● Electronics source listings
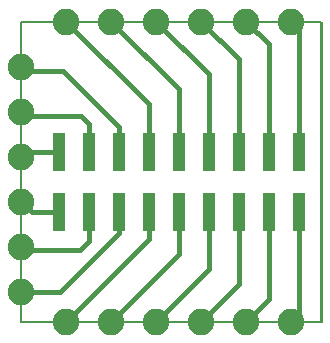
<source format=gtl>
G75*
%MOIN*%
%OFA0B0*%
%FSLAX25Y25*%
%IPPOS*%
%LPD*%
%AMOC8*
5,1,8,0,0,1.08239X$1,22.5*
%
%ADD10C,0.00000*%
%ADD11C,0.00500*%
%ADD12C,0.08858*%
%ADD13R,0.04000X0.13000*%
%ADD14C,0.01600*%
D10*
X0005829Y0005829D02*
X0005829Y0105790D01*
X0106030Y0105790D01*
X0106030Y0005829D01*
X0005829Y0005829D01*
D11*
X0105829Y0005829D01*
X0105829Y0105829D01*
X0005829Y0105829D01*
X0005829Y0005829D01*
D12*
X0005829Y0015829D03*
X0005829Y0030829D03*
X0005829Y0045829D03*
X0005829Y0060829D03*
X0005829Y0075829D03*
X0005829Y0090829D03*
X0020829Y0105829D03*
X0035829Y0105829D03*
X0050829Y0105829D03*
X0065829Y0105829D03*
X0080829Y0105829D03*
X0095829Y0105829D03*
X0095829Y0005829D03*
X0080829Y0005829D03*
X0065829Y0005829D03*
X0050829Y0005829D03*
X0035829Y0005829D03*
X0020829Y0005829D03*
D13*
X0018329Y0042329D03*
X0028329Y0042329D03*
X0038329Y0042329D03*
X0048329Y0042329D03*
X0058329Y0042329D03*
X0068329Y0042329D03*
X0078329Y0042329D03*
X0088329Y0042329D03*
X0098329Y0042329D03*
X0098329Y0062329D03*
X0088329Y0062329D03*
X0078329Y0062329D03*
X0068329Y0062329D03*
X0058329Y0062329D03*
X0048329Y0062329D03*
X0038329Y0062329D03*
X0028329Y0062329D03*
X0018329Y0062329D03*
D14*
X0007329Y0062329D01*
X0005829Y0060829D01*
X0007329Y0074329D02*
X0005829Y0075829D01*
X0007329Y0074329D02*
X0025829Y0074329D01*
X0028329Y0071829D01*
X0028329Y0062329D01*
X0038329Y0062329D02*
X0038329Y0070829D01*
X0019829Y0089329D01*
X0007329Y0089329D01*
X0005829Y0090829D01*
X0020829Y0105829D02*
X0048329Y0078329D01*
X0048329Y0062329D01*
X0058329Y0062329D02*
X0058329Y0083329D01*
X0035829Y0105829D01*
X0050829Y0105829D02*
X0068329Y0088329D01*
X0068329Y0062329D01*
X0078329Y0062329D02*
X0078329Y0093329D01*
X0065829Y0105829D01*
X0080829Y0105829D02*
X0088329Y0098329D01*
X0088329Y0062329D01*
X0098329Y0062329D02*
X0098329Y0103329D01*
X0095829Y0105829D01*
X0098329Y0042329D02*
X0098329Y0008329D01*
X0095829Y0005829D01*
X0088329Y0013329D02*
X0080829Y0005829D01*
X0088329Y0013329D02*
X0088329Y0042329D01*
X0078329Y0042329D02*
X0078329Y0018329D01*
X0065829Y0005829D01*
X0050829Y0005829D02*
X0068329Y0023329D01*
X0068329Y0042329D01*
X0058329Y0042329D02*
X0058329Y0028329D01*
X0035829Y0005829D01*
X0020829Y0005829D02*
X0048329Y0033329D01*
X0048329Y0042329D01*
X0038329Y0042329D02*
X0038329Y0035329D01*
X0018829Y0015829D01*
X0005829Y0015829D01*
X0006829Y0029829D02*
X0005829Y0030829D01*
X0006829Y0029829D02*
X0025329Y0029829D01*
X0028329Y0032829D01*
X0028329Y0042329D01*
X0018329Y0042329D02*
X0009329Y0042329D01*
X0005829Y0045829D01*
M02*

</source>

● What you should do
What must be returned is the line with "X0028329Y0032829D01*" plus every line after it to the end of the entries, exactly as they appear.

● Task output
X0028329Y0032829D01*
X0028329Y0042329D01*
X0018329Y0042329D02*
X0009329Y0042329D01*
X0005829Y0045829D01*
M02*

</source>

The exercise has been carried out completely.